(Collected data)
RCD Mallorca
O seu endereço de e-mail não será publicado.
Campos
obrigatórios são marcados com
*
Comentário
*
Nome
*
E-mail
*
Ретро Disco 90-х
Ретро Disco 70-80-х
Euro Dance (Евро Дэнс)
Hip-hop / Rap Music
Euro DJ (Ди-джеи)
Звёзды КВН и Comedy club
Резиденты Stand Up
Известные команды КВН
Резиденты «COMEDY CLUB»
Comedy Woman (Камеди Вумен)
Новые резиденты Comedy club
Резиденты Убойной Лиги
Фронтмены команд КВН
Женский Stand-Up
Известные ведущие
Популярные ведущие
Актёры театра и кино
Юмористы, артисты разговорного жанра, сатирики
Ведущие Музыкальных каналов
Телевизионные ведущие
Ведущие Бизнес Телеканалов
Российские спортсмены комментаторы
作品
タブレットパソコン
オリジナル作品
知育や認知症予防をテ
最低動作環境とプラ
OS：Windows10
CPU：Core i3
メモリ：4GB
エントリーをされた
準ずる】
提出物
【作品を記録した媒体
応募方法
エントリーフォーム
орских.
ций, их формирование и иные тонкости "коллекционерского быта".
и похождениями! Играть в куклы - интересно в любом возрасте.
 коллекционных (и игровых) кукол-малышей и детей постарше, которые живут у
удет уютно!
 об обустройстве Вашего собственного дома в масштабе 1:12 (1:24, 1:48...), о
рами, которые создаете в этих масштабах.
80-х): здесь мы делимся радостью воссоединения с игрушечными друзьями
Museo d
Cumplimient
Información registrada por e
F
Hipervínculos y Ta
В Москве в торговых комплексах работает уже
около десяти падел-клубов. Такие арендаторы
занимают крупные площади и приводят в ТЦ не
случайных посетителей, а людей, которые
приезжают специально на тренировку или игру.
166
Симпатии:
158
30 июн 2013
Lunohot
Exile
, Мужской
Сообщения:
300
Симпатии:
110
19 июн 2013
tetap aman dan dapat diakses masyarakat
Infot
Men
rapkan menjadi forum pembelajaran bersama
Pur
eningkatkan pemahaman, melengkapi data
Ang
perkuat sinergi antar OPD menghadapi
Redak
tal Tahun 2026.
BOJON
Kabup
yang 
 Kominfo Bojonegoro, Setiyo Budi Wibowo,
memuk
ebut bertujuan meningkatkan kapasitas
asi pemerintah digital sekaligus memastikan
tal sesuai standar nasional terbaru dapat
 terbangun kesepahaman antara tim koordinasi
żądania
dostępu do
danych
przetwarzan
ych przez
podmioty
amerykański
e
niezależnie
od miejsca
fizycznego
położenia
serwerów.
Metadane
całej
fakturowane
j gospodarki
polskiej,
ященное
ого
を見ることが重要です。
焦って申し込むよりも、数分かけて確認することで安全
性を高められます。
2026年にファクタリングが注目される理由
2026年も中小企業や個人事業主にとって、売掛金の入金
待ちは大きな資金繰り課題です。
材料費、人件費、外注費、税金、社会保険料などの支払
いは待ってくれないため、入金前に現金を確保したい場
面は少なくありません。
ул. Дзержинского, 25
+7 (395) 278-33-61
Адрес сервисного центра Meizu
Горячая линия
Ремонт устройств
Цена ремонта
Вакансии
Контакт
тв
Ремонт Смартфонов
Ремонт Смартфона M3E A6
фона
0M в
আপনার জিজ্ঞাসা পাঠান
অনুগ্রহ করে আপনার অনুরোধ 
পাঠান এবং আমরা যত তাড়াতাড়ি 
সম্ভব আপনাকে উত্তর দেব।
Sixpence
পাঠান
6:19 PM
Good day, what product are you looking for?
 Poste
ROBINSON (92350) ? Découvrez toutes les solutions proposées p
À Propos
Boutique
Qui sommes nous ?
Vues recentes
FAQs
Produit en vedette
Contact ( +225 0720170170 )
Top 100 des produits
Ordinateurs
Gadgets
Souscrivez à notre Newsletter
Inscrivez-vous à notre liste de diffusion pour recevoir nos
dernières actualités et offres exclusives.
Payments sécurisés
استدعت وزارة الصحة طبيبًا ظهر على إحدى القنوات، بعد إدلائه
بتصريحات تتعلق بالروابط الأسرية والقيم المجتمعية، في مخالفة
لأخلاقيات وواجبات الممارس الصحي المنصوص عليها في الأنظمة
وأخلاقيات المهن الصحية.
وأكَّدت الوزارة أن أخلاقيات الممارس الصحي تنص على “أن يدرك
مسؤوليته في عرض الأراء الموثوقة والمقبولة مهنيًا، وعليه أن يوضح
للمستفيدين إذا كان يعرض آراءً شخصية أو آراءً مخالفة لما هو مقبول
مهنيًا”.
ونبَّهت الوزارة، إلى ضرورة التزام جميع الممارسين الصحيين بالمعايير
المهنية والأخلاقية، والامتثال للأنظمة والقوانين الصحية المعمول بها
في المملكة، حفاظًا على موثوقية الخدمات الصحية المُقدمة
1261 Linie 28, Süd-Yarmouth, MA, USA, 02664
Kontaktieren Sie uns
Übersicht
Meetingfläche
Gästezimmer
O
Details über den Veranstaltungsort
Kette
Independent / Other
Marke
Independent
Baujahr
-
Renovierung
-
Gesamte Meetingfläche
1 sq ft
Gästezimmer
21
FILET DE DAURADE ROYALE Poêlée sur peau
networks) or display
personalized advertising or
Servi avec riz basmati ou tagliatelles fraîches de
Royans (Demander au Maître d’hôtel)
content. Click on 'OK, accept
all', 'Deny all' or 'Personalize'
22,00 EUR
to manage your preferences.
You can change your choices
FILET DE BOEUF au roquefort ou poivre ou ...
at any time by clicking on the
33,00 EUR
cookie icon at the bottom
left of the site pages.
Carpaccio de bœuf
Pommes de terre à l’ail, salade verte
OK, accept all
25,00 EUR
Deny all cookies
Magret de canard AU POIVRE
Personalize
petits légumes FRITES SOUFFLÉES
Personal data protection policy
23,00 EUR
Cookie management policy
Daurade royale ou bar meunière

_ACTIVITY_:
Above are the lines; repeat exactly the ones from the line containing "وأكَّدت الوزارة أن" down to the line containing "content. Click on 'OK, accept", both inclusive.

_RESPONSE TO THE TASK_:
وأكَّدت الوزارة أن أخلاقيات الممارس الصحي تنص على “أن يدرك
مسؤوليته في عرض الأراء الموثوقة والمقبولة مهنيًا، وعليه أن يوضح
للمستفيدين إذا كان يعرض آراءً شخصية أو آراءً مخالفة لما هو مقبول
مهنيًا”.
ونبَّهت الوزارة، إلى ضرورة التزام جميع الممارسين الصحيين بالمعايير
المهنية والأخلاقية، والامتثال للأنظمة والقوانين الصحية المعمول بها
في المملكة، حفاظًا على موثوقية الخدمات الصحية المُقدمة
1261 Linie 28, Süd-Yarmouth, MA, USA, 02664
Kontaktieren Sie uns
Übersicht
Meetingfläche
Gästezimmer
O
Details über den Veranstaltungsort
Kette
Independent / Other
Marke
Independent
Baujahr
-
Renovierung
-
Gesamte Meetingfläche
1 sq ft
Gästezimmer
21
FILET DE DAURADE ROYALE Poêlée sur peau
networks) or display
personalized advertising or
Servi avec riz basmati ou tagliatelles fraîches de
Royans (Demander au Maître d’hôtel)
content. Click on 'OK, accept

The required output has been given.